Exit polls are taken for sample groups of voters leaving polling places after elections. Participants are given a series of questions regarding demographics, voting behavior, and opinions of national issues. Participants have the option of disclosing which candidate or party they voted for in senate races, house races, ballot measures, and the presidential race.
This lets news outlets like CNN communicate information like:
X% of voters in Utah were Male
and
X% of Male voters in Utah voted for [Candidate]
To scaffold the visuals for these exit polls, I took two general approaches.
First, plot the polls as tables. The information is strictly 2-dimensional, and tables provide for easy parsing and scraping of data.
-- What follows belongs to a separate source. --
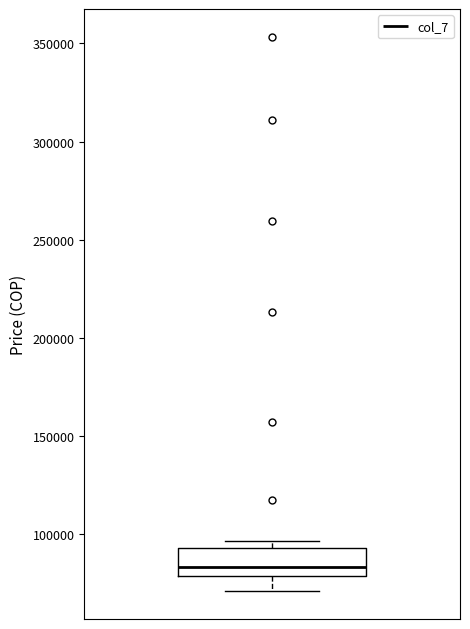

Read this box plot against the y-axis: the position of the median line, the range covered by the box, and the ends of both whiskers. The values are not printed on the chart, so give them approximately, as read against the axis.

median 85000, box 80000 to 95000, whiskers 70000 to 95000 (just above the box's upper edge)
Initial designs were populated with 2012 election data.
Fig. 1 - Table View Iteration 1
Fig. 2 - Table View Iteration 2
Fig. 3 - Table View Iteration 3
The second approach plots the polls as horizontal bars. While this is slightly less readable at the details level, it provides a better view of the shape of the answers at a poll level.
Fig. 4 - Horizontal Bar View Iteration 1
Fig. 5 - Horizontal Bar View Iteration 2
To facilitate browsing the many sets of exit polls available, polls were grouped and tagged by top keywords including gender, race, opinion, and economy. These custom tags extended basic keyword extraction on the poll question and answer set.
Fig. 6 - Filtering across polls (click to play)
An autocomplete field prioritizes the custom tags, and after typing will search through the full set of polls for a given race and return relevant results. The question "Is there a correlation between household income and voting ideology?" becomes relatively simple to answer, as the search results persist at the top of the page when navigating across different polls.